>>

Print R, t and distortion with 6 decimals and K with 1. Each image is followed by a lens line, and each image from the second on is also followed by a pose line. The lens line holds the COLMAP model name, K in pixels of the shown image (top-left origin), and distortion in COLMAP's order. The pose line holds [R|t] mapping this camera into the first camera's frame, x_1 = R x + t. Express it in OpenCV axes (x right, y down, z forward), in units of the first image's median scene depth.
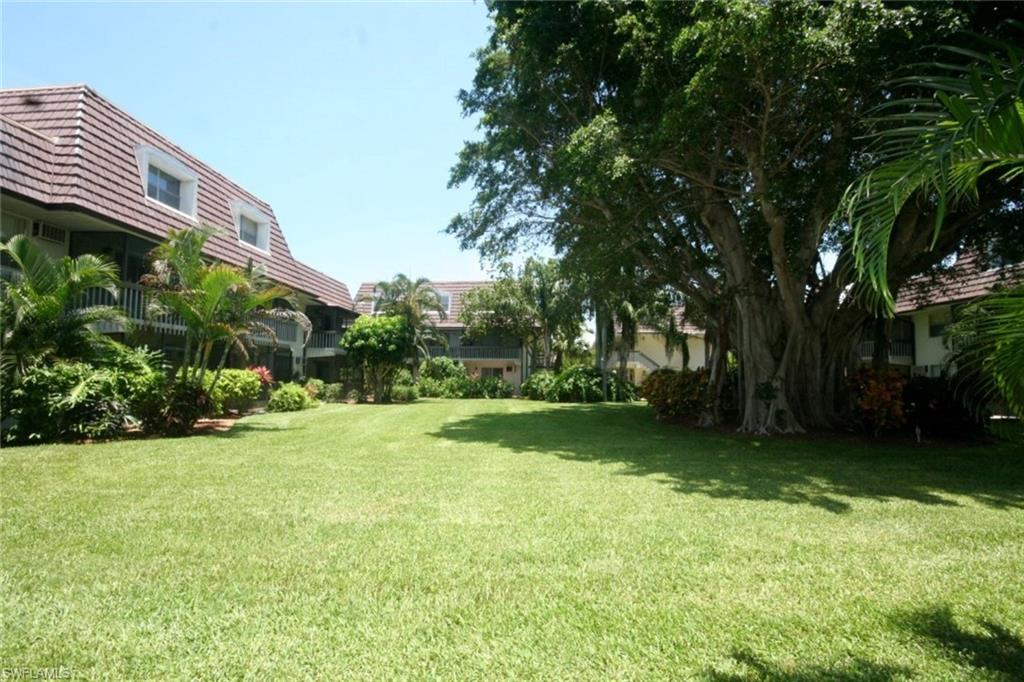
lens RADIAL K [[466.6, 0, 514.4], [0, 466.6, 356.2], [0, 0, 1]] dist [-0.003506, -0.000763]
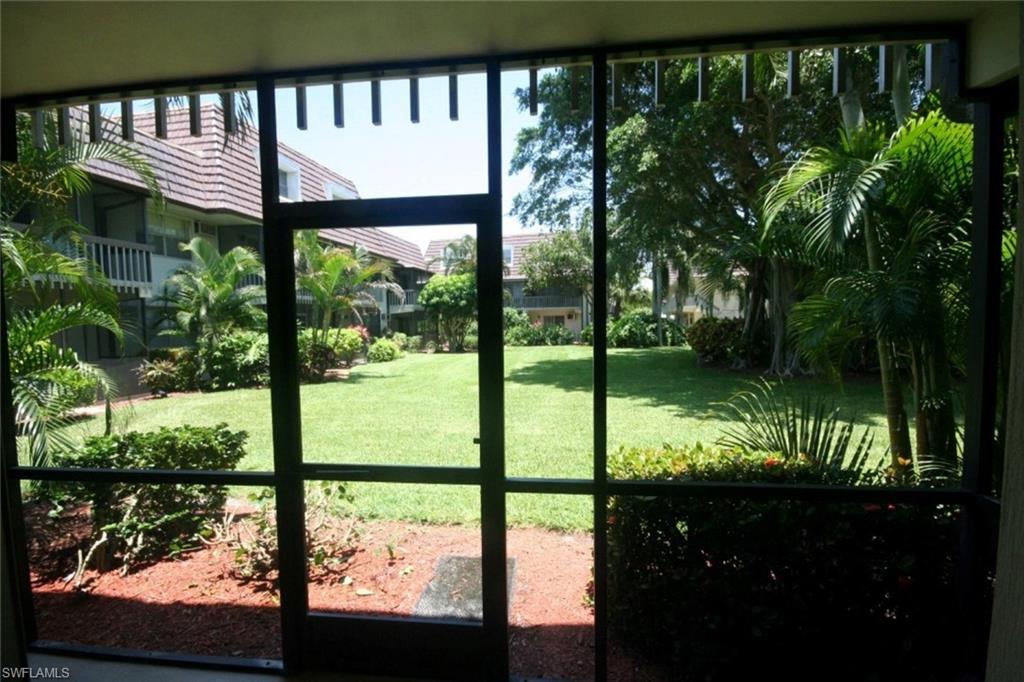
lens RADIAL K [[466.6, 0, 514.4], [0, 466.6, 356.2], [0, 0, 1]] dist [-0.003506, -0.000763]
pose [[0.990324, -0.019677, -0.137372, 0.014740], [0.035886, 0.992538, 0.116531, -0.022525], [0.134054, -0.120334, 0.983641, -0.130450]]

<<

- HOW TO COMPLETE THIS TASK: Swap "decimals" for "decimal places" throughout the data above and write the lines out again with nothing else altered. Omit the pictures from your answer.

- WRITTEN ANSWER:
Print R, t and distortion with 6 decimal places and K with 1. Each image is followed by a lens line, and each image from the second on is also followed by a pose line. The lens line holds the COLMAP model name, K in pixels of the shown image (top-left origin), and distortion in COLMAP's order. The pose line holds [R|t] mapping this camera into the first camera's frame, x_1 = R x + t. Express it in OpenCV axes (x right, y down, z forward), in units of the first image's median scene depth.
lens RADIAL K [[466.6, 0, 514.4], [0, 466.6, 356.2], [0, 0, 1]] dist [-0.003506, -0.000763]
lens RADIAL K [[466.6, 0, 514.4], [0, 466.6, 356.2], [0, 0, 1]] dist [-0.003506, -0.000763]
pose [[0.990324, -0.019677, -0.137372, 0.014740], [0.035886, 0.992538, 0.116531, -0.022525], [0.134054, -0.120334, 0.983641, -0.130450]]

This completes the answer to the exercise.